The analysis and experiments extend to various post-processing calibration techniques, aimed at mitigating the calibration discrepancies identified. These methods include Histogram Binning, Isotonic Regression, Bayesian Binning into Quantiles (BBQ), and Platt Scaling. However, the standout observation is the efficacy of a method referred to as Temperature Scaling.

  • Temperature Scaling:

This approach involves a single scalar parameter to adjust the softmax logits, effectively "softening" the output probabilities. Temperature Scaling consistently outperforms other methods across most datasets, simplifying implementation while maintaining low computational overhead. The method's efficiency is visually confirmed through reliability diagrams, where it most closely aligns predicted confidence with actual accuracy.

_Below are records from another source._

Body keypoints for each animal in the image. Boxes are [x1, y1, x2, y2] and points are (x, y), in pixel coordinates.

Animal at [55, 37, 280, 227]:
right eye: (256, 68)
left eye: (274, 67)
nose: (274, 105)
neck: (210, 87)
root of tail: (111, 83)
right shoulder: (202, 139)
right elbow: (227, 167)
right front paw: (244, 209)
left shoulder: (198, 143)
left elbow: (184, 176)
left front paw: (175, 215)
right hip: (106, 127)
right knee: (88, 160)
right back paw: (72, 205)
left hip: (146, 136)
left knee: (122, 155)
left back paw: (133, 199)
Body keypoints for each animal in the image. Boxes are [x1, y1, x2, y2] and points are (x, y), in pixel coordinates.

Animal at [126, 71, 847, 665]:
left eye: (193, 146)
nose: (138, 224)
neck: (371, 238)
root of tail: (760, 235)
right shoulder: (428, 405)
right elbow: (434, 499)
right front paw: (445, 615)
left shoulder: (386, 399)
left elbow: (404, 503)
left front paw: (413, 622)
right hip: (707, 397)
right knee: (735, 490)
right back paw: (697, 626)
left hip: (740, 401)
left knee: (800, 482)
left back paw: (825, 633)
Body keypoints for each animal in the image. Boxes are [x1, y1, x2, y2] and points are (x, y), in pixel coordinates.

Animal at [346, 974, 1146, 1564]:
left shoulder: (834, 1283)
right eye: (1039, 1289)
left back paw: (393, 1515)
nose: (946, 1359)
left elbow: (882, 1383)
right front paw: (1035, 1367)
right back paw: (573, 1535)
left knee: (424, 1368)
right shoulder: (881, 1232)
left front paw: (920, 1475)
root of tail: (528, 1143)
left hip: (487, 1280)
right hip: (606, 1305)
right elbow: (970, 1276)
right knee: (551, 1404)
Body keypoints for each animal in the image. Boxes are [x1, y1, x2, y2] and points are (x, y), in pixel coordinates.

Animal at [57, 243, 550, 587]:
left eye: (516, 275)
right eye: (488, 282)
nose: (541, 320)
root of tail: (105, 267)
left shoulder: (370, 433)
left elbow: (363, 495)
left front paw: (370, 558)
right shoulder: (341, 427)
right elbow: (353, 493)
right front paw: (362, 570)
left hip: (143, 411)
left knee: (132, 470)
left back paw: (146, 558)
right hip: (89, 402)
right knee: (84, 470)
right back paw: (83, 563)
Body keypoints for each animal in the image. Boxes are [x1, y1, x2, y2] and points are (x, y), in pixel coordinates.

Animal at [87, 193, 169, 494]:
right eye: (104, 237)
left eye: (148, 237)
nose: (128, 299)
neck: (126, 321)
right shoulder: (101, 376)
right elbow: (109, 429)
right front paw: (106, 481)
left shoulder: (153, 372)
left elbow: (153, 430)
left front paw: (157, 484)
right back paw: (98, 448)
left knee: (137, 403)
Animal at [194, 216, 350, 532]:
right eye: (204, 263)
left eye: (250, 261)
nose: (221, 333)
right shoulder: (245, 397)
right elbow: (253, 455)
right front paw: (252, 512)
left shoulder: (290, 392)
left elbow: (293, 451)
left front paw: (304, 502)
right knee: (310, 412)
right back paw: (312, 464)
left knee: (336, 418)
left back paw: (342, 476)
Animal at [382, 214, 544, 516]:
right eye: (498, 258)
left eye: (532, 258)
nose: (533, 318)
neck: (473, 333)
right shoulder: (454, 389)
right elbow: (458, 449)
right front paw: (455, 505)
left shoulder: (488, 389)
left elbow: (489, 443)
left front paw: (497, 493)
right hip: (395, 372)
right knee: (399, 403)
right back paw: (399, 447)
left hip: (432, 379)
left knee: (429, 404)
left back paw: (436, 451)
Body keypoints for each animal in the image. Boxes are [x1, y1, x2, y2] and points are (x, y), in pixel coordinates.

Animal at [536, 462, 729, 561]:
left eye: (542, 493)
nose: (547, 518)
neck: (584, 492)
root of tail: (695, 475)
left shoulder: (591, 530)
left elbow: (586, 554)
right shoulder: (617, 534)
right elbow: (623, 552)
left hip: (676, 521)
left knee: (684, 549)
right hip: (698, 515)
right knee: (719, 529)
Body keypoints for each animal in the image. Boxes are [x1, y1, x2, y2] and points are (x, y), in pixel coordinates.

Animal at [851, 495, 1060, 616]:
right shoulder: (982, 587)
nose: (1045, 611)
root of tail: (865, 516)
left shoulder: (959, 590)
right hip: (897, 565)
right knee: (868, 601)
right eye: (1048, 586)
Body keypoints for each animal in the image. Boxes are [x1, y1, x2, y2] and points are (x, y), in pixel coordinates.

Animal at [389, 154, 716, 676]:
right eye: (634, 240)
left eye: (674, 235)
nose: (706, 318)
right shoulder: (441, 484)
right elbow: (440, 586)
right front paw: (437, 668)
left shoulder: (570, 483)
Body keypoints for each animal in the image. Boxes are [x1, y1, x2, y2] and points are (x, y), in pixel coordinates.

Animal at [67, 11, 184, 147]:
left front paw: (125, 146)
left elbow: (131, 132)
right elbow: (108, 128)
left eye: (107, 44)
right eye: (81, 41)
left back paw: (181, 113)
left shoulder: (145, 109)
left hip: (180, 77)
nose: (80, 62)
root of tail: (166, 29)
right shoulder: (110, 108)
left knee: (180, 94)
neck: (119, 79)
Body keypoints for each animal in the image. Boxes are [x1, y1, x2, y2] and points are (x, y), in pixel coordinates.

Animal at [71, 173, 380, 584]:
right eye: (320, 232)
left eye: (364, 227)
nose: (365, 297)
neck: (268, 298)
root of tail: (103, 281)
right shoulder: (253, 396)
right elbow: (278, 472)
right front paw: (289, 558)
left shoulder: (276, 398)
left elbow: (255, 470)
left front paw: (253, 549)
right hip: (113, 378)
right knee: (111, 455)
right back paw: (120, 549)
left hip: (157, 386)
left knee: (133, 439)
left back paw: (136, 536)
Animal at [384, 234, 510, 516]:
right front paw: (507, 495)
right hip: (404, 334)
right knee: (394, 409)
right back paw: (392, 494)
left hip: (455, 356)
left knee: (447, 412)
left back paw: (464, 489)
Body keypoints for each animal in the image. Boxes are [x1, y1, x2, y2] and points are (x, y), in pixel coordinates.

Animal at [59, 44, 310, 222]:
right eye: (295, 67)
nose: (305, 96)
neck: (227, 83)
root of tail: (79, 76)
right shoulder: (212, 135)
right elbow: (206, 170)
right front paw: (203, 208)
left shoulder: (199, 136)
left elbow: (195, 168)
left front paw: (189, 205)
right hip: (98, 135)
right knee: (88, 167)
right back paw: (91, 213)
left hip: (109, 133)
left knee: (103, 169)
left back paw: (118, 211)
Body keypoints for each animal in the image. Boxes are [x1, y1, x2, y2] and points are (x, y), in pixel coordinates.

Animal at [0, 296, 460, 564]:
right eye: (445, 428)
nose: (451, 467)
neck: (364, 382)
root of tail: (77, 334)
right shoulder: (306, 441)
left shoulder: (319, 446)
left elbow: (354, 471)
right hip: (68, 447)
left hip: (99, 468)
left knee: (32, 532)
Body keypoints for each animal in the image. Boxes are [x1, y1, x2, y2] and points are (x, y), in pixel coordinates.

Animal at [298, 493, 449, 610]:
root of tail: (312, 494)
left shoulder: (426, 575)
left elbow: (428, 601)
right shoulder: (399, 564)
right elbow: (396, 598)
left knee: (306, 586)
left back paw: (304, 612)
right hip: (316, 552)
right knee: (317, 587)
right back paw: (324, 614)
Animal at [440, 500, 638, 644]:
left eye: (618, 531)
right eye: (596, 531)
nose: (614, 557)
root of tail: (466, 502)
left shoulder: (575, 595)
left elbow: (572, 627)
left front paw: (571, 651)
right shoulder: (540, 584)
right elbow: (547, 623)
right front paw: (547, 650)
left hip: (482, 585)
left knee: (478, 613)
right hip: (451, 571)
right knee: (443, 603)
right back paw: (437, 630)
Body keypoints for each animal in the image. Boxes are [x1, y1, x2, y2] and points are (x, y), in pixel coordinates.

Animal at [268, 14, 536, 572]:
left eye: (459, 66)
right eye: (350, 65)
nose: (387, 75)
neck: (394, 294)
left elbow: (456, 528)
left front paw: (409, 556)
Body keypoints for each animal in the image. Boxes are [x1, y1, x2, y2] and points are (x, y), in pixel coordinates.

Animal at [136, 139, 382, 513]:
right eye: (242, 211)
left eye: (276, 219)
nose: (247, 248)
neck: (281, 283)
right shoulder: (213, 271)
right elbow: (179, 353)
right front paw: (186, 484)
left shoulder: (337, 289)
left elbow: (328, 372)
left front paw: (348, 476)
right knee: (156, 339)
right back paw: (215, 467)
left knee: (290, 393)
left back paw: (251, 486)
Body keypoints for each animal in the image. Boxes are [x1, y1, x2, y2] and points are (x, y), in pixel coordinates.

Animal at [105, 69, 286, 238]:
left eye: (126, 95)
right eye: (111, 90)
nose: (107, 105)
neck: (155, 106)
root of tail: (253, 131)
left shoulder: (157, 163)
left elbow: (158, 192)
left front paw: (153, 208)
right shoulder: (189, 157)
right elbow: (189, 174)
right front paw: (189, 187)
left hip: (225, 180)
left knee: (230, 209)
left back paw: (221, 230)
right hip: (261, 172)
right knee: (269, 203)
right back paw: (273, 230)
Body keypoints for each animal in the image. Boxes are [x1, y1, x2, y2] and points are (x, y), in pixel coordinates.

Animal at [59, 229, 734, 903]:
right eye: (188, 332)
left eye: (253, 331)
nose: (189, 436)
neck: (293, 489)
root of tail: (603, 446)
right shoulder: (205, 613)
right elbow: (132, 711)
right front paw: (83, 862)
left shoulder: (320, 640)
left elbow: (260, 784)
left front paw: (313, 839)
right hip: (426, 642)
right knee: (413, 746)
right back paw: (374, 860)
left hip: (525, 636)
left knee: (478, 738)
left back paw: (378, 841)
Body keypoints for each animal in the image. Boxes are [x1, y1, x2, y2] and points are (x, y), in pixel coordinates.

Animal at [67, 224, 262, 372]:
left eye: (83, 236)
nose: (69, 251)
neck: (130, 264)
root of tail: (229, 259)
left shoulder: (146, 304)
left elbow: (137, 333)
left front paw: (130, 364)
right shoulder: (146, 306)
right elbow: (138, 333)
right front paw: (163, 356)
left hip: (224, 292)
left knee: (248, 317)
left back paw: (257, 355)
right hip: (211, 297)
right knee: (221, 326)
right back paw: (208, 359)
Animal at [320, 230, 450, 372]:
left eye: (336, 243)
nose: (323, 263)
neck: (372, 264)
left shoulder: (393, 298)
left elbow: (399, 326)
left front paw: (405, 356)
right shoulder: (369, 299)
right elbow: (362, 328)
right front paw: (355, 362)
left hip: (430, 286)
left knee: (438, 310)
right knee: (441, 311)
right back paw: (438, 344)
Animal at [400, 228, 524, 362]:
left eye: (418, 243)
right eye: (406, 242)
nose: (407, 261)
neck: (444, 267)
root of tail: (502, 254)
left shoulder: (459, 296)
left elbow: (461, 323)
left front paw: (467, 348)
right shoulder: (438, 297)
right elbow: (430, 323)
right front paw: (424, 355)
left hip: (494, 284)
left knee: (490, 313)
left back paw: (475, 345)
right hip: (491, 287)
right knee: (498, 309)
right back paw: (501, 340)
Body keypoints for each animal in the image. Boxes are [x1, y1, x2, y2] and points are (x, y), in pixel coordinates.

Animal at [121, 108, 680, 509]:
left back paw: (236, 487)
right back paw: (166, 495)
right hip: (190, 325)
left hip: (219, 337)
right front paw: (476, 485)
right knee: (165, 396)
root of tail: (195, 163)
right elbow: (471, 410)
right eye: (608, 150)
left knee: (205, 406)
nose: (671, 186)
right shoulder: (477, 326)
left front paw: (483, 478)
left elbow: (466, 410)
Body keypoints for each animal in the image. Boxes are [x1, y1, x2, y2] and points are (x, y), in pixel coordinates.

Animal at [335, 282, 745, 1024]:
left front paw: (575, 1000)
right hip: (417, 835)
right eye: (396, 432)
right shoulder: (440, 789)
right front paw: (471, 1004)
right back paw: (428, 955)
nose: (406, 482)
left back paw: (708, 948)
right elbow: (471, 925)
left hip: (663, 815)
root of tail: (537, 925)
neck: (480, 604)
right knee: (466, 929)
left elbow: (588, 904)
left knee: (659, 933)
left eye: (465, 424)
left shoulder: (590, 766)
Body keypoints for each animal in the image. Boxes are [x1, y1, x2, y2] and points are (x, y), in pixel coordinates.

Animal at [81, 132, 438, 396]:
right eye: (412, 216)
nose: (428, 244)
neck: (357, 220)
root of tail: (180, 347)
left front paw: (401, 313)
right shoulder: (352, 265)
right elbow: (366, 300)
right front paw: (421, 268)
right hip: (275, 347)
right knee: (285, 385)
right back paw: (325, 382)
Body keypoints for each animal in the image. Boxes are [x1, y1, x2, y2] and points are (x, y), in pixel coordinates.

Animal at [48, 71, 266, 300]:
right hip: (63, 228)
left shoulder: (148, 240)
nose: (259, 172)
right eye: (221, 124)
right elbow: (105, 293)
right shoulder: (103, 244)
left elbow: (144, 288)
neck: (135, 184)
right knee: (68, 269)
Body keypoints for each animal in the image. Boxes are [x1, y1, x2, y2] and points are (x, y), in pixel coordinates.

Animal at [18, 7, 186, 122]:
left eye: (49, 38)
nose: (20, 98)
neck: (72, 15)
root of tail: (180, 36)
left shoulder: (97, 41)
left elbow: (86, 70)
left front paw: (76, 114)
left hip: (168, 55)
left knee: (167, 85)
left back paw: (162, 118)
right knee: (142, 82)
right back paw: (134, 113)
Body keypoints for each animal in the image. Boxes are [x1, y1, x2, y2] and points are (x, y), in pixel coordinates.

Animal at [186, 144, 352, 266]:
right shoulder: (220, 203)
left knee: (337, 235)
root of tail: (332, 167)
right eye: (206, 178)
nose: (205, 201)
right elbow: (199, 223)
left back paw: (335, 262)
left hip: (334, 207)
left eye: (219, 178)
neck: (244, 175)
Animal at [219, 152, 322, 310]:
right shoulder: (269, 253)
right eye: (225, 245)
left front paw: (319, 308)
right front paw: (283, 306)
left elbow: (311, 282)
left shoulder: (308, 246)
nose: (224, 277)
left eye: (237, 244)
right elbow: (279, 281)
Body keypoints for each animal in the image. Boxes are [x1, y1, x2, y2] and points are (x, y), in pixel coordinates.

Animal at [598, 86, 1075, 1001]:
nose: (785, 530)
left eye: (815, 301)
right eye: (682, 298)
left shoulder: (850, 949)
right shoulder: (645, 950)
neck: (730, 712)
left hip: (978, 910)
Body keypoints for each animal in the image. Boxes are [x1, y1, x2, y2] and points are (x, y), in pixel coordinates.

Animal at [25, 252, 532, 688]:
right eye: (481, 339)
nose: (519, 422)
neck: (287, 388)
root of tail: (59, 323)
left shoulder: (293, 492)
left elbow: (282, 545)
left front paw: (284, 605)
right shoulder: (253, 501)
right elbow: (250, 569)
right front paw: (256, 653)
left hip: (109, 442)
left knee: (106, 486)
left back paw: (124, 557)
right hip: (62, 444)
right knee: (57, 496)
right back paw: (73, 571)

Practical and Theoretical Implications

The findings implicate that contemporary neural networks require careful calibration, especially as they are increasingly deployed in high-stakes applications like autonomous driving and medical diagnostics. Models that provide well-calibrated confidence estimates are essential for integrated decision-making systems, ensuring reliability and interpretability.

Future Directions:

The primary directions for future research stem from understanding the deeper causes of miscalibration in state-of-the-art neural architectures:

  • Investigating alternative regularization strategies that preserve the improved accuracy without degrading calibration.
  • Exploring dynamic calibration methods that can adapt over the lifecycle of the network, providing robust estimates as model parameters evolve.

In conclusion, while modern neural networks have pushed the boundaries of classification accuracy, this paper underscores an essential trade-off with respect to calibration. The solution, leveraging Temperature Scaling, provides a straightforward yet powerful approach to ensuring models not only predict accurately but honestly represent their certainty.

The adherence to stringent calibration practices will enhance the robustness of AI systems, fostering trust and reliability in their deployments across various domains.